L’affaire c’est que le prof a commencé à raconter des mensonges […] Moi, j’ai juré même sur la tête de ma mère j’ai juré que j’ai pas fait ça, mais elle, [la directrice] elle voulait pas comprendre. Elle sait très bien que moi j’ai rien fait. […] Pis après elle a dit « je te donne de maintenant jusqu’à midi tu dois décider. Ou changer d’école, expulsion, ou rester et puis écrire une lettre d’excuse. […] Moi, je veux pas de problème alors j’ai décidé de s’excuser pis je sais même que moi, j’ai rien fait. J’ai dit c’est plus mieux que expulsé. (Scarface : 833).

Les éléments que fournissent les propos de Scarface permettent d’atteindre les objectifs spécifiques que nous nous étions fixés : circonscrire les fonctions qu’ils attribuent aux règles (1er objectif) ; identifier les règles qui, à leurs yeux, sont valorisées par l’école (2ème objectif) et discerner les conditions qui peuvent, selon eux, favoriser, le consentement aux règles à l’école (3ème objectif).

Pour lui, les règles permettent de réguler les rapports entre les personnes et d’assurer un bon fonctionnement. Àl’école, elles favorisent la réussite scolaire. Toutes les règles ont, à ses yeux, une raison d’être, même s’il ne sait pas toujours lesquelles (1er objectif).

Scarface s’insurge toutefois contre la façon aléatoire dont les règles sont appliquées et le côté arbitraire des sanctions.
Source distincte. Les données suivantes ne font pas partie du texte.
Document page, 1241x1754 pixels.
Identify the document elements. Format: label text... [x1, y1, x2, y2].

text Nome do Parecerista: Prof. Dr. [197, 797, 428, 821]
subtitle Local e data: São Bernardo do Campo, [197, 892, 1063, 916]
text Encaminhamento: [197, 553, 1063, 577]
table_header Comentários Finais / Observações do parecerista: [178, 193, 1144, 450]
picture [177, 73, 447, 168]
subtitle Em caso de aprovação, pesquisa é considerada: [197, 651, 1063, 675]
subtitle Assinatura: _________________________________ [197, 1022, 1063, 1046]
Il en appelle à plus de rigueur et revendique l’égalité en droit : les adultes doivent, eux aussi, respecter les règles qu’ils imposent aux élèves (2ème objectif);

Bien qu’il insiste pour dire que les règles sont indispensables et qu’il faut s’y soumettre, Scarface refuse de se résigner sans rien dire aux décisions qu’il juge injustes ou incohérentes. Il n’hésite pas à tenir tête aux adultes, car il estime qu’il est de son devoir de dénoncer les injustices qu’il constate et ce, même si cela entraîne des conséquences disciplinaires. Scarface, qui rappelons-le a 19 ans, exprime à plusieurs reprises un sentiment d’impuissance face aux adultes qui ont tout le pouvoir.